A faithful transcription of all the records is required.
=====
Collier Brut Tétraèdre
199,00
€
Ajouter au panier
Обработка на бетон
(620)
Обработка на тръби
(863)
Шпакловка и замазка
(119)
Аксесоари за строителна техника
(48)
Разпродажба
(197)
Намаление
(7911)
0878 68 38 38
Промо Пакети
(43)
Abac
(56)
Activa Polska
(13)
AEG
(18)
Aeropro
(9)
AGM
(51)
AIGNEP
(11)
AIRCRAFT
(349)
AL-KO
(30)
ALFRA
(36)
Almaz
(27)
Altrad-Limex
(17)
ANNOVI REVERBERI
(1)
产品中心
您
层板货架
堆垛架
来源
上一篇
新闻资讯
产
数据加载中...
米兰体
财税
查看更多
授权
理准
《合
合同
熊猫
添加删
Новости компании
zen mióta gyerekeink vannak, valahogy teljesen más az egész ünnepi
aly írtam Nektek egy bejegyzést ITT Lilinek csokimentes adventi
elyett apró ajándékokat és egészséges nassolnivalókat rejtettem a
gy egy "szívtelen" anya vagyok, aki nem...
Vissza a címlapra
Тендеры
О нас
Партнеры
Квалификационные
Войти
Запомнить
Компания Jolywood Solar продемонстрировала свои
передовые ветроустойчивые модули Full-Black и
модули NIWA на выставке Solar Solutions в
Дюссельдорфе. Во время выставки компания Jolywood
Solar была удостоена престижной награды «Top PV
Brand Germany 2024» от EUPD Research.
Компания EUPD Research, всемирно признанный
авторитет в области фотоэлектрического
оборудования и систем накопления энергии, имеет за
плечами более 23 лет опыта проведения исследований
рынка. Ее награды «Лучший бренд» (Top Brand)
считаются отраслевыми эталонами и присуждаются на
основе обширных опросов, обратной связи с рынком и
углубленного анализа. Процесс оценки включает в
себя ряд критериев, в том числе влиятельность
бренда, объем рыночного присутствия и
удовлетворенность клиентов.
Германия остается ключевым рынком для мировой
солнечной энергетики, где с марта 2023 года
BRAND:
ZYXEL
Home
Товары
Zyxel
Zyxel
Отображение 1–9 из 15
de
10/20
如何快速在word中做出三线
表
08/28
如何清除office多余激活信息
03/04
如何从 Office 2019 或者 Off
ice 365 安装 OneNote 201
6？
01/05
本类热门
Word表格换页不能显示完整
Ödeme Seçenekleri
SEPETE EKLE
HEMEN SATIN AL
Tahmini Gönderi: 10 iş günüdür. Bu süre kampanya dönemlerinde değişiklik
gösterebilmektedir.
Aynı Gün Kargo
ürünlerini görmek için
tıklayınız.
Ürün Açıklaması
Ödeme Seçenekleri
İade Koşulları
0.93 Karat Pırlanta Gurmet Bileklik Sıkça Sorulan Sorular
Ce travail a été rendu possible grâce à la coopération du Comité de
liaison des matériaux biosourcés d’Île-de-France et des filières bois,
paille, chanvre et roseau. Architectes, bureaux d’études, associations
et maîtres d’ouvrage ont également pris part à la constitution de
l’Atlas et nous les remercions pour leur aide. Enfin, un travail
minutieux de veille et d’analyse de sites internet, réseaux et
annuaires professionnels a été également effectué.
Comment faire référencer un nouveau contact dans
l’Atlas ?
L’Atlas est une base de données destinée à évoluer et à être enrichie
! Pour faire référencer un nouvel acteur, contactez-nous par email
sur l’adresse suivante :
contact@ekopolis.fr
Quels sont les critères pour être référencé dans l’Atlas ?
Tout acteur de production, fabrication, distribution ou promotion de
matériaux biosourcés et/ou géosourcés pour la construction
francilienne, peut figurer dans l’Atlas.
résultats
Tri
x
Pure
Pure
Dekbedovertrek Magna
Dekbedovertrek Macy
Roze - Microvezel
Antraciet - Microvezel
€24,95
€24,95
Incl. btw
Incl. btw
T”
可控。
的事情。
=====
- Response
Collier Brut Tétraèdre
199,00
€
Ajouter au panier
Обработка на бетон
(620)
Обработка на тръби
(863)
Шпакловка и замазка
(119)
Аксесоари за строителна техника
(48)
Разпродажба
(197)
Намаление
(7911)
0878 68 38 38
Промо Пакети
(43)
Abac
(56)
Activa Polska
(13)
AEG
(18)
Aeropro
(9)
AGM
(51)
AIGNEP
(11)
AIRCRAFT
(349)
AL-KO
(30)
ALFRA
(36)
Almaz
(27)
Altrad-Limex
(17)
ANNOVI REVERBERI
(1)
产品中心
您
层板货架
堆垛架
来源
上一篇
新闻资讯
产
数据加载中...
米兰体
财税
查看更多
授权
理准
《合
合同
熊猫
添加删
Новости компании
zen mióta gyerekeink vannak, valahogy teljesen más az egész ünnepi
aly írtam Nektek egy bejegyzést ITT Lilinek csokimentes adventi
elyett apró ajándékokat és egészséges nassolnivalókat rejtettem a
gy egy "szívtelen" anya vagyok, aki nem...
Vissza a címlapra
Тендеры
О нас
Партнеры
Квалификационные
Войти
Запомнить
Компания Jolywood Solar продемонстрировала свои
передовые ветроустойчивые модули Full-Black и
модули NIWA на выставке Solar Solutions в
Дюссельдорфе. Во время выставки компания Jolywood
Solar была удостоена престижной награды «Top PV
Brand Germany 2024» от EUPD Research.
Компания EUPD Research, всемирно признанный
авторитет в области фотоэлектрического
оборудования и систем накопления энергии, имеет за
плечами более 23 лет опыта проведения исследований
рынка. Ее награды «Лучший бренд» (Top Brand)
считаются отраслевыми эталонами и присуждаются на
основе обширных опросов, обратной связи с рынком и
углубленного анализа. Процесс оценки включает в
себя ряд критериев, в том числе влиятельность
бренда, объем рыночного присутствия и
удовлетворенность клиентов.
Германия остается ключевым рынком для мировой
солнечной энергетики, где с марта 2023 года
BRAND:
ZYXEL
Home
Товары
Zyxel
Zyxel
Отображение 1–9 из 15
de
10/20
如何快速在word中做出三线
表
08/28
如何清除office多余激活信息
03/04
如何从 Office 2019 或者 Off
ice 365 安装 OneNote 201
6？
01/05
本类热门
Word表格换页不能显示完整
Ödeme Seçenekleri
SEPETE EKLE
HEMEN SATIN AL
Tahmini Gönderi: 10 iş günüdür. Bu süre kampanya dönemlerinde değişiklik
gösterebilmektedir.
Aynı Gün Kargo
ürünlerini görmek için
tıklayınız.
Ürün Açıklaması
Ödeme Seçenekleri
İade Koşulları
0.93 Karat Pırlanta Gurmet Bileklik Sıkça Sorulan Sorular
Ce travail a été rendu possible grâce à la coopération du Comité de
liaison des matériaux biosourcés d’Île-de-France et des filières bois,
paille, chanvre et roseau. Architectes, bureaux d’études, associations
et maîtres d’ouvrage ont également pris part à la constitution de
l’Atlas et nous les remercions pour leur aide. Enfin, un travail
minutieux de veille et d’analyse de sites internet, réseaux et
annuaires professionnels a été également effectué.
Comment faire référencer un nouveau contact dans
l’Atlas ?
L’Atlas est une base de données destinée à évoluer et à être enrichie
! Pour faire référencer un nouvel acteur, contactez-nous par email
sur l’adresse suivante :
contact@ekopolis.fr
Quels sont les critères pour être référencé dans l’Atlas ?
Tout acteur de production, fabrication, distribution ou promotion de
matériaux biosourcés et/ou géosourcés pour la construction
francilienne, peut figurer dans l’Atlas.
résultats
Tri
x
Pure
Pure
Dekbedovertrek Magna
Dekbedovertrek Macy
Roze - Microvezel
Antraciet - Microvezel
€24,95
€24,95
Incl. btw
Incl. btw
T”
可控。
的事情。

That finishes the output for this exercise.